The most glaring example of this failure occurred in Alberta in 1937, when the Social Credit government tried to impose censorship on the press to prevent criticism of its attempt to change the provincial banking system. A few years later, the province of Quebec and Premier Duplessis (who was also the Attorney General) enacted a law known as the Padlock Law to harass the Jehovah Witnesses, who were considered to be atheists and the "twin brothers of communists."

In a series of decisions, the Supreme Court of Canada found a way to rule that the actions of the Quebec Attorney General exceeded the constitutional restrictions of the British North America Act. Out of these decisions came the first seeds of recognition that there existed in Canada an absolute right of freedom of religion.

Rights in Canada

In 1946, John Diefenbaker took up the call and when he became Prime Minister in 1957 he vigorously pursued the enactment of a Bill of Rights, which became law in 1960. Unfortunately, it was only an Act of Parliament, and could be amended or abolished by a simple majority.

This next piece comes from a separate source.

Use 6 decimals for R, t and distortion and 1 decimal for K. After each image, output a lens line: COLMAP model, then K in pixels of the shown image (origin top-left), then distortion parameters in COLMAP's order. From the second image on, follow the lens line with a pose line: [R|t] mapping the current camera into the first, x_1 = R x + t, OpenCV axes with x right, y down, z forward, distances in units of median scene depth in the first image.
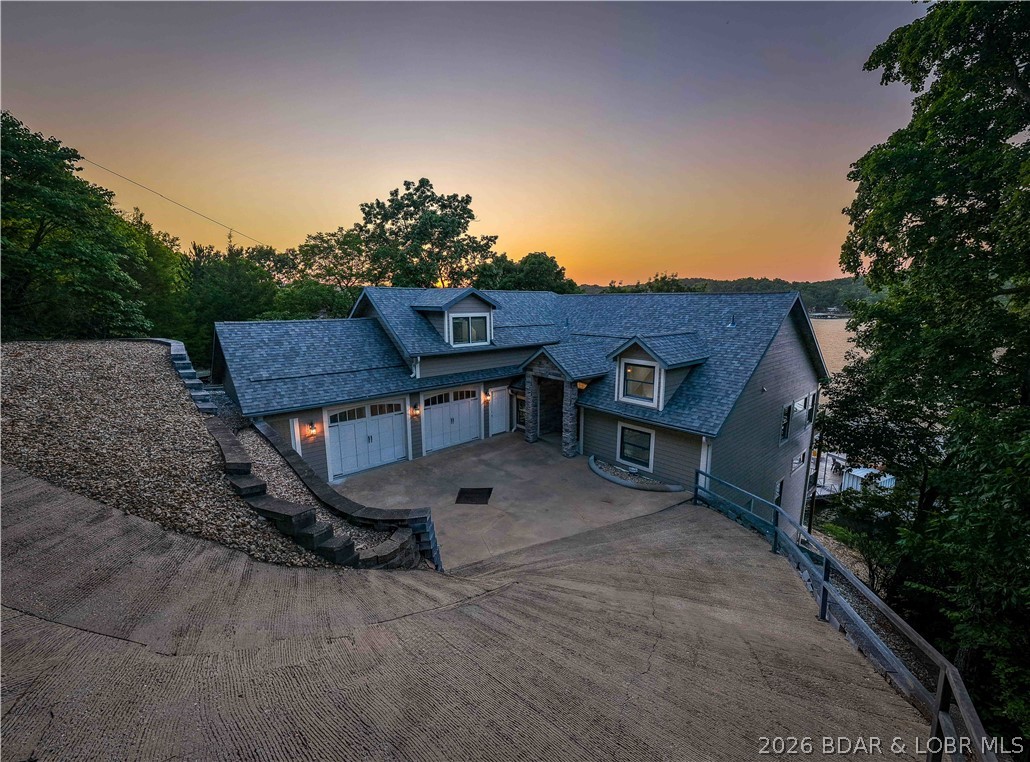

A further development in the recognition of fundamental rights for all Canadians and the safeguard of those rights came with the appearance of Pierre Elliot Trudeau on the political scene in 1960s and the adoption in the 1980s of the Canadian Charter of Rights and Freedoms.

It is a long way from the Magna Charta of 1215 to the 1982 Canadian Charter, and with it, the assurance that our fundamental rights are greatly more protected. With respect to the treatment of minorities, and matters affecting the dignity of the human person, and the many times of majority misrule, Prime Minister Trudeau knew all too well that the only remedy for majority misrule is the American invention of a judicial review of legislation by an unelected, independent judiciary.

Rather than "notoriously fickle," which Mr. Moore wants us to believe is a feature that dominates our Supreme Court, the Court is an institution of government which is furthest of all beyond the popular reach - which is made, as far as any institution can be, independent of public feeling, and invulnerable to the attack of majorities. However, with these safeguards in place, it is still important to know that fundamental rights can be lost again.

There is no doubt about Mr. Moore's position. He wants the Canadian Charter killed. His language is full of hope, and exuberant faith with no sign of charity that "the vaunted Charter is becoming less of a sacred cow."

Why the Charter matters

We should not lose sight of the discrediting rhetoric still flowing from the lips of the Charles Moores and the Julian Fantinos, who would in a second put their full faith in the supremacy of Parliament and the positive law as the last word about all aspects of government action.

Their discrediting rhetoric is an appeal to the emotions of the majority about "the types of decisions that were made previously by elected representatives," without any regard on their part to human nature. The sameness of human nature and our common humanity gives rise to our basic rights and the need for their protection, but this same nature also leads to vice and folly in human actions.

With the gains made towards more awareness of our fundamental rights, we should still be alert to the warning of James Madison in a letter to Thomas Jefferson of 1788. He wrote: "Wherever the real power in a government lies, there is a danger of oppression. In our governments the real power lies in the majority of the community, and the invasion of private rights is chiefly to be apprehended, not from acts of government contrary to the sense of its constituents, but from acts which the government is the mere instrument of the major number of the constituents."

Frank Rodgers is a former solicitor to the city of Saint John.